Modern Civilization, Modern People, and Modern Diseases (Part IV)

May 4, 2012 Updated: April 4, 2013

“Violent rage and fury is harmful to yin, while sudden and excessive delight damages yang,” according to an ancient Chinese proverb.

In both modern and traditional Chinese medical practices, emphasis is placed on preventing unhealthy habits. For instance, it is generally believed that those suffering from coronary ailments should not get excited, and those with liver problems should not get angry.

In the view of traditional Chinese medicine, the heart is affected by happiness, the liver by anger, the lungs by sorrow and anxiety, the spleen by thoughts, and the kidneys by fear.

These “five symptoms” are the respective reactions of the five organs to the various emotions we experience. Ongoing strong emotional reactions will produce harmful vital energy and blood flow and will have grave consequences for the body.

Modern medical science has also found that constant changes in a person’s disposition will lead to different responses of the body’s endocrine system, which may result in severe adverse effects on the body.

Unlike our ancestors, many of today’s people are extremely competitive, jealous, tense, and depressed. We can be very ambitious, possessing little self-control and exhibiting strong desires for self-expression.

If we become full of resentment, we may find ourselves continuously finding ways to come out of life situations as a winner, harming those around us and, in the long run, harming society.

Furthermore, modern people are chronically worried about personal loss and gain, which will have a negative effect on their psyche. Such unhealthy sentiments cause disorder to the endocrine system and will, without exception, result in illnesses.

On the other hand, the ancients were very particular about etiquette and morals and maintained self-control. Their behavior was governed by what they understood to be the will of heaven. They were at ease with themselves. They had no high aspirations, did not ask for what was not possible, and did not worry about injustices. Therefore they harbored no resentment.

Also, in ancient society, competitiveness and self-promotion were non-existent. It was a less-stressful environment. The ancients did not exhibit nervous, anxious, or worried behavior, nor did they have feelings of indignation. Thus, we can safely say that the ancients were not harmed by their thoughts or behavior.

Today, however, people engage in harming each other and committing countless karma-inducing acts. In Buddhism, all human actions result in either good karma (“de” in Chinese) or bad karma (called simply karma). The benefits and misfortunes in life, such as wealth or illness, come from the de and karma one has accumulated.

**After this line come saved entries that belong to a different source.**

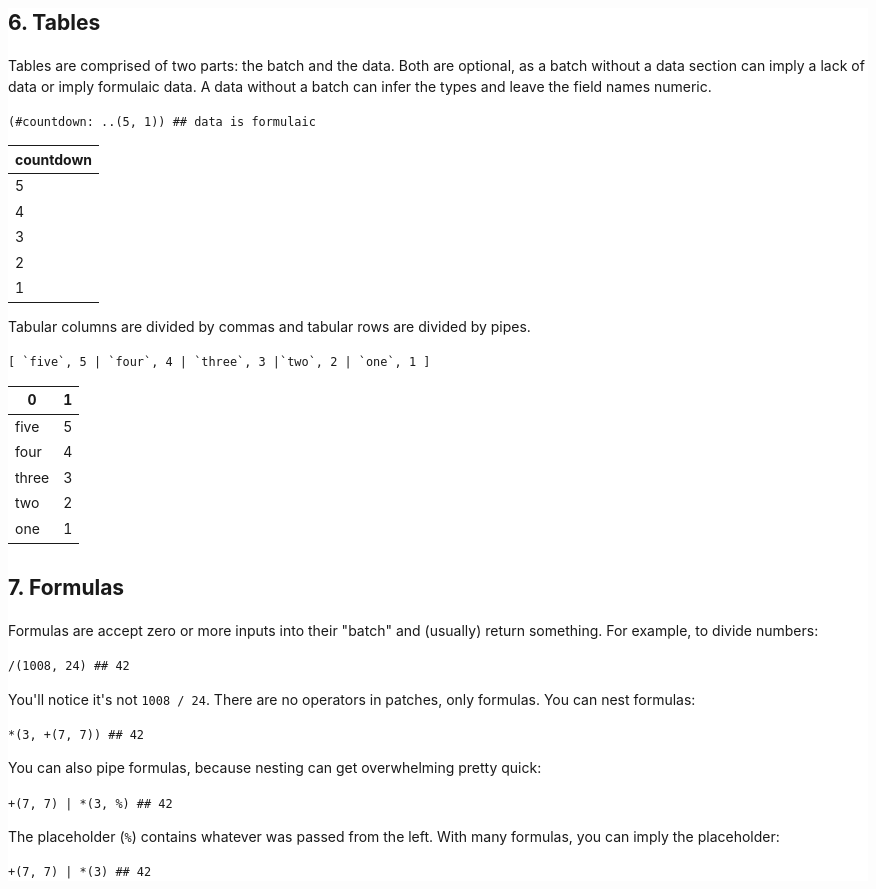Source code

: ## 6. Tables

Tables are comprised of two parts: the batch and the data. Both are optional, as
a batch without a data section can imply a lack of data or imply formulaic data.
A data without a batch can infer the types and leave the field names numeric.

    (#countdown: ..(5, 1)) ## data is formulaic

| countdown |
|-----------|
|     5     |
|     4     |
|     3     |
|     2     |
|     1     |

Tabular columns are divided by commas and tabular rows are divided by pipes.

    [ `five`, 5 | `four`, 4 | `three`, 3 |`two`, 2 | `one`, 1 ]

| 0     | 1 |
|-------|---|
| five  | 5 |
| four  | 4 |
| three | 3 |
| two   | 2 |
| one   | 1 |

## 7. Formulas

Formulas are accept zero or more inputs into their "batch" and (usually) return
something. For example, to divide numbers:

    /(1008, 24) ## 42

You'll notice it's not `1008 / 24`. There are no operators in patches, only
formulas. You can nest formulas:

    *(3, +(7, 7)) ## 42

You can also pipe formulas, because nesting can get overwhelming pretty quick:

    +(7, 7) | *(3, %) ## 42

The placeholder (`%`) contains whatever was passed from the left. With many
formulas, you can imply the placeholder:

    +(7, 7) | *(3) ## 42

In reality, the naked eye cannot see the entire universe. There are many dimensions that mankind cannot see. The main and collateral energy channels, as well as the acupuncture points discussed in traditional Chinese medicine, do not exist in the body in this dimension. Therefore, modern tools cannot find them. Yet they do exist.

De and karma are also two substances that are part of the body but exist in another dimension. When one does a good deed, one will obtain de. When one does a bad deed, one will obtain karma. A person’s de and karma follow one’s primordial spirit forever.

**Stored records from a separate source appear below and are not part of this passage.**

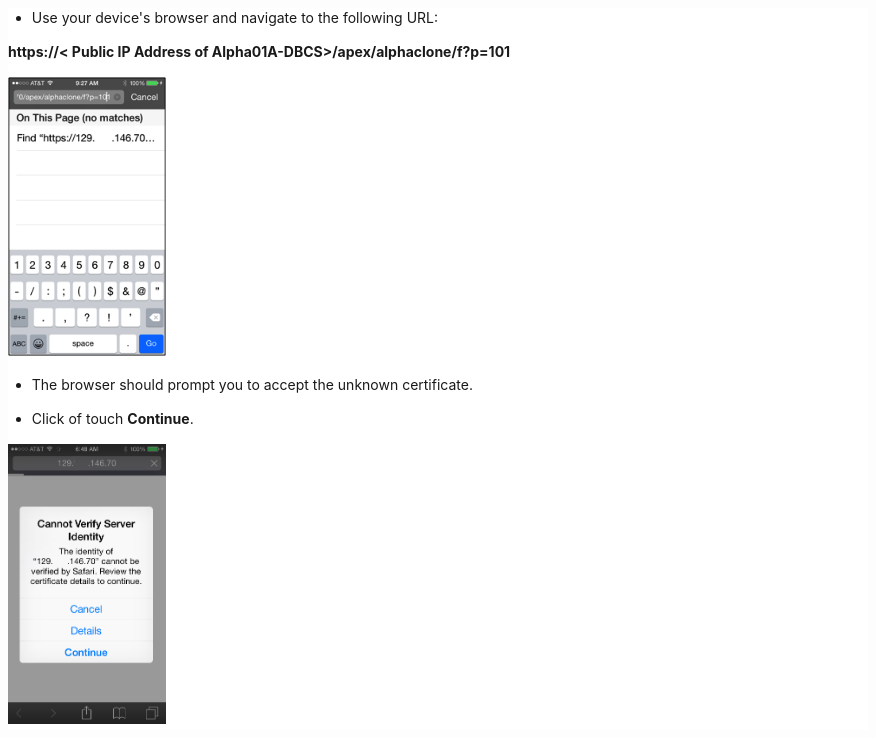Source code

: 

-   Use your device's browser and navigate to the following URL:

**https://&lt; Public IP Address of
Alpha01A-DBCS&gt;/apex/alphaclone/f?p=101**

<img src="./media7/image48.png" width="158" height="279" />

-   The browser should prompt you to accept the unknown certificate.

-   Click of touch **Continue**.

<img src="./media7/image49.png" width="158" height="281" />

Modern science is unable to detect other dimensions and cannot confirm the existence of enlightened beings. Modern mankind, under the influence of modern science, will do everything for personal gain with very little consideration for the consequences. People thoughtlessly harm others and thus obtain karma. They do not know that karma is the root of all diseases, sufferings, and tribulations.

One can find the above expressed in many ancient books. Sun Simiao pointed out in his book “Valuable Prescriptions for Emergencies” that the reason that doctors are needed is that people fall sick as a result of their behavior and minds going astray.

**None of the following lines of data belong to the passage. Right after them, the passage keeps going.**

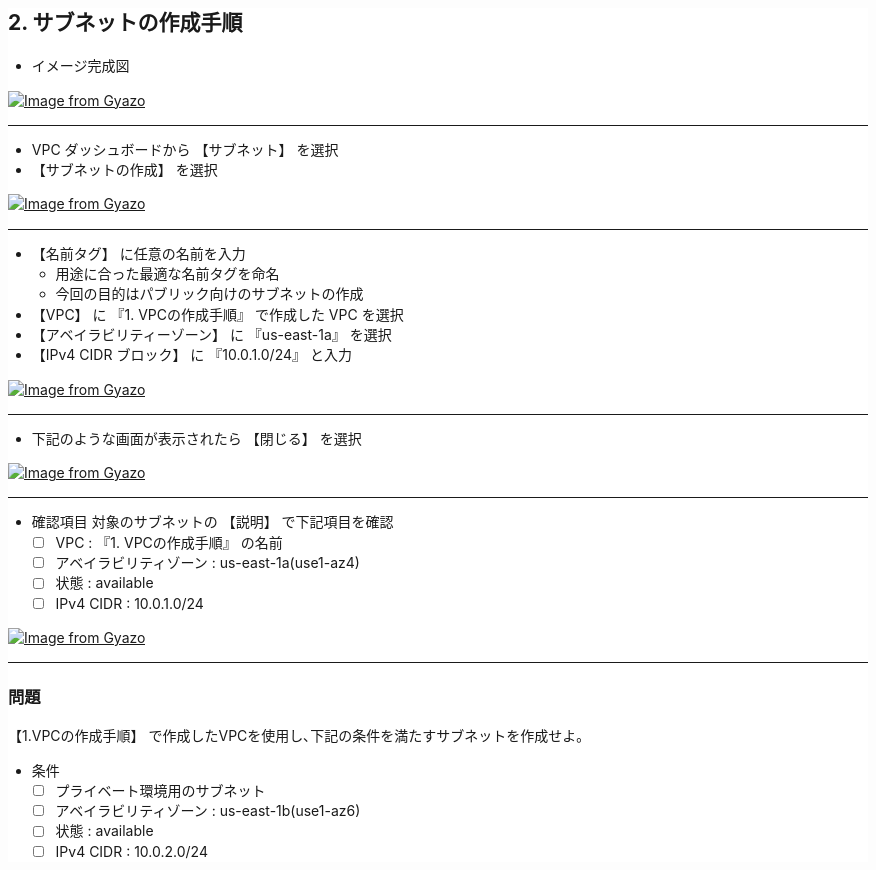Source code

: ## 2. サブネットの作成手順

-  イメージ完成図

[![Image from Gyazo](https://i.gyazo.com/d5a9bab734132ed5879f3f00310cf4d1.png)](https://gyazo.com/d5a9bab734132ed5879f3f00310cf4d1)

---

- VPC ダッシュボードから 【サブネット】 を選択
- 【サブネットの作成】 を選択

[![Image from Gyazo](https://i.gyazo.com/d5050f40b7cc98e57b53ee43155f58c3.png)](https://gyazo.com/d5050f40b7cc98e57b53ee43155f58c3)

---

- 【名前タグ】 に任意の名前を入力
	- 用途に合った最適な名前タグを命名
	- 今回の目的はパブリック向けのサブネットの作成
- 【VPC】 に 『1. VPCの作成手順』 で作成した VPC を選択
- 【アベイラビリティーゾーン】 に 『us-east-1a』 を選択
- 【IPv4 CIDR ブロック】 に 『10.0.1.0/24』 と入力

[![Image from Gyazo](https://i.gyazo.com/c4ac99a970f48f91bfcba54459245d41.png)](https://gyazo.com/c4ac99a970f48f91bfcba54459245d41)

---

- 下記のような画面が表示されたら 【閉じる】 を選択

[![Image from Gyazo](https://i.gyazo.com/e1ead293956eeec3e28163673e7acfb4.png)](https://gyazo.com/e1ead293956eeec3e28163673e7acfb4)

---

- 確認項目 対象のサブネットの 【説明】 で下記項目を確認
	- [ ] VPC : 『1. VPCの作成手順』 の名前
	- [ ] アベイラビリティゾーン : us-east-1a(use1-az4)
	- [ ] 状態 : available
	- [ ] IPv4 CIDR : 10.0.1.0/24

[![Image from Gyazo](https://i.gyazo.com/b71229cb865a43d9d43e55cee7e79452.png)](https://gyazo.com/b71229cb865a43d9d43e55cee7e79452)

---

### 問題

【1.VPCの作成手順】 で作成したVPCを使用し､下記の条件を満たすサブネットを作成せよ｡
- 条件
	- [ ] プライベート環境用のサブネット
	- [ ] アベイラビリティゾーン : us-east-1b(use1-az6)
	- [ ] 状態 : available
	- [ ] IPv4 CIDR : 10.0.2.0/24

Human beings are very stubborn and restricted within the frame of their own perception. They are powerless to address the wrongs in their minds and let go of their preconceptions. They are not willing to improve their morality, despite being sick.

The wind is the cause of all illnesses. When one is quiet, one’s flesh will be tight and will not be harmed by strong winds and disease, according to traditional Chinese medicine.

In modern medical views, “wind” means all pathogenic microorganisms and the symptoms of diseases that develop rapidly, change quickly, and are prone to spasms (earlier referred to as the tightening of the flesh).

This writer believes that wind means karma. When one is quiet and calm, one naturally will not commit bad deeds, will not be afraid of accumulating karma, and will not be affected by poisonous and evil influences. Therefore, not committing bad deeds is regarded as more important than simply observing healthy habits of living.